August 28 – September 25, 2021
Chelsea Kaiah & Ry La
The title of the exhibition refers to their first-generation identities as foundations for an exploratory journey into who they choose to be – adding and growing a second skin onto the historical, cultural, and genetic circumstances they have been born into. Kaiah and La use multifaceted ways of creation by flexing between the labor of making a living and the role of an artist.
Working as a full-time bead worker, Kaiah’s practice is part of an ongoing exploration of storytelling. The imagery of a woman embodying a coyote for example investigates a character of chaos and disruption. As she states, “The Ute’s knowledge about our
creation starts with a coyote: In the beginning, there was Sinawav (creator) and coyote. Creator left one day leaving an important job to coyote- a bag of sticks was to be spread equally over the land. Coyote is naturally curious and mischievous and disobeys the creator. Out came many sticks, all different kinds, fighting and having wars because they were so close together, creators’ intention was to spread them out. When creator returned there were only a few sticks in the bag, they were noble and stayed. They
became “the people” Nuuchuu later on the Utes. They were given kava-avich the Rocky Mountains, a favored land full of resources.”

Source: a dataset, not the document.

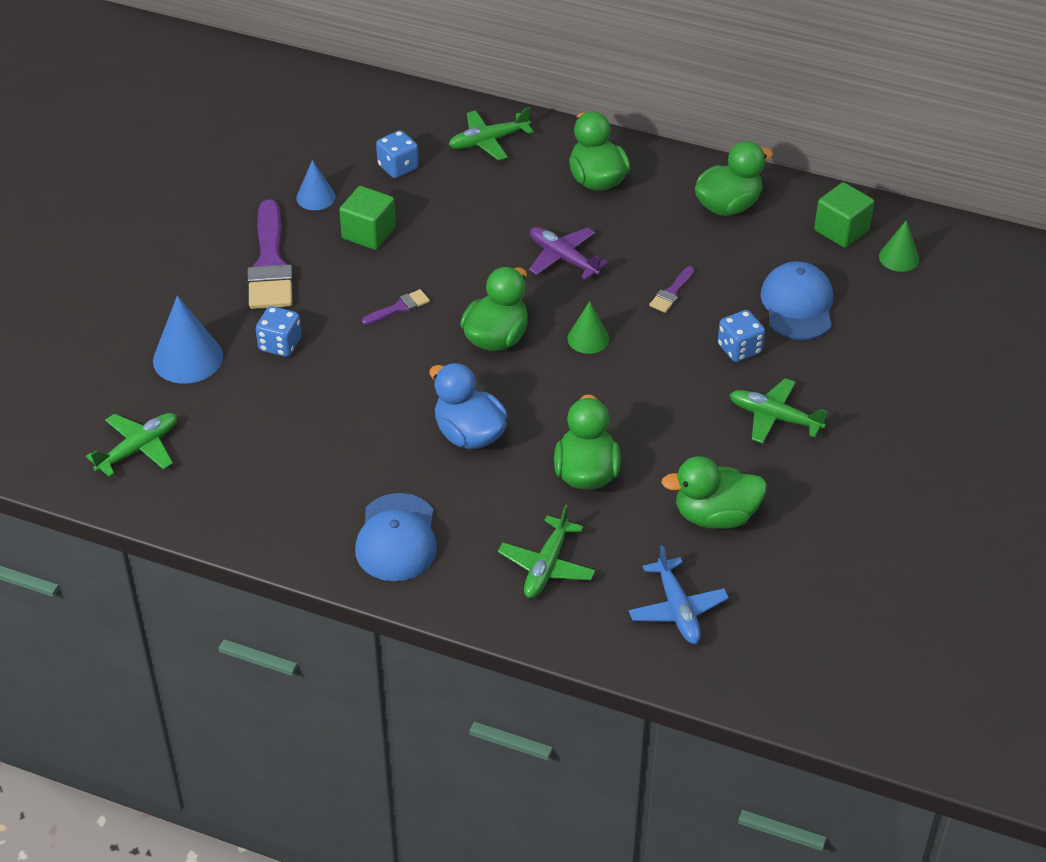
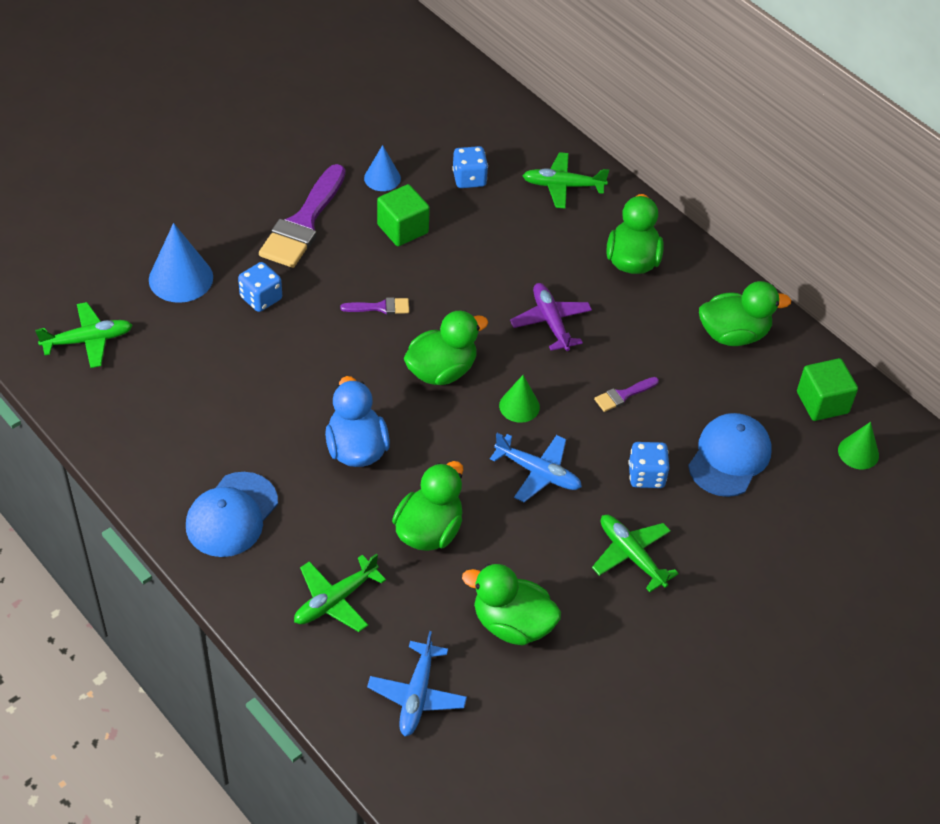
camera: 25 degrees right, 5 degrees up
none -> blue plane [490,433,582,502]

It is very relate-able to be curious and mischievous like coyote. These traits, often perceived as negative ones, have become a character trope and carry over to other cultures’ depictions of the animal. But in Ute mythology, coyote’s curiosity and
mischief has more positive than negative connotations. Coyote’s nature enabled him to play a vital role in our creation. Without these traits, a different reality might exist where people do not make mistakes and where coyotes roam being obedient. Coyote’s
role in the creation story has instead created a world where knowledge is built as a narrative rather than being bestowed or imposed upon us.
Ry La uses industrial materials and an amalgamation of imagery to delve into their own struggles with identity. As a self-taught tattoo artist, La is drawn to the grit and ugliness of disorderly processes and the beauty that evolves from it. For Second Skin First Body they are creating a framework made from galvanized pipe and fixtures with chained rope suspending a tattooed surface. This sculpture exposes a complex multiplicity of forces that perhaps does not want to be untangled but instead desires to transform and exude and exude comfortability in one’s own skin. This drive for understanding via sculpture and drawing grasps for a sense of visual and conceptual balance in a world where there may be none.
About the Artists
Born on the Uncompahgre Ute reservation spanning the border of Utah and Colorado, Chelsea Kaiah (b. 1995) is paternally Ute and Apache, and Irish on her mother’s side. Her father taught her to hunt, camp, and value nature while her aunts and cousins taught her the craft of being a Native woman. These are lessons they also taught her Irish mother to uphold. This foundation created a multi-skilled creator as Chelsea moved off the reservation for better education. She later attended Watkins College of Art and Design in Nashville, Tennessee, and received her Bachelors in Fine Art becoming the first on both sides of her family to be a college graduate. Relocating back to Ute ancestral lands she moved to Denver, Colorado in 2020, a journey that has led her to share her individual experience of being part of the historically excluded. Chelsea uses themes of sovereignty, healing, and power to remind her community and others that, “There is no rising without falling.” Despite the knowledge that has been lost through acts of colonization, genocide, and assimilation, the Native people and culture today thrive in creativity and reclamation. As a mixed-Native, Chelsea believes in the importance of healing those traumas for the next generation. Chelsea works as a full-time beadworker, activist, and artist.
Ry La was born in Wheat Ridge, Colorado, and currently works out of their private studio in Denver. They developed a strong interest in the arts from an early age and sought classes that would later help strengthen their skills and deepen their love for art. In 2017, Ry studied visual arts at Metropolitan State University for two semesters before dropping out and pursuing self-guided education. Having experimented with a multitude of mediums throughout the subsequent years such as photography, graphic design, music, and clothing, they landed on tattooing which has become the main focus of their time and energy. Their current work explores the intersection of tattooing and the fine arts with an everlasting effort to conjoin the two.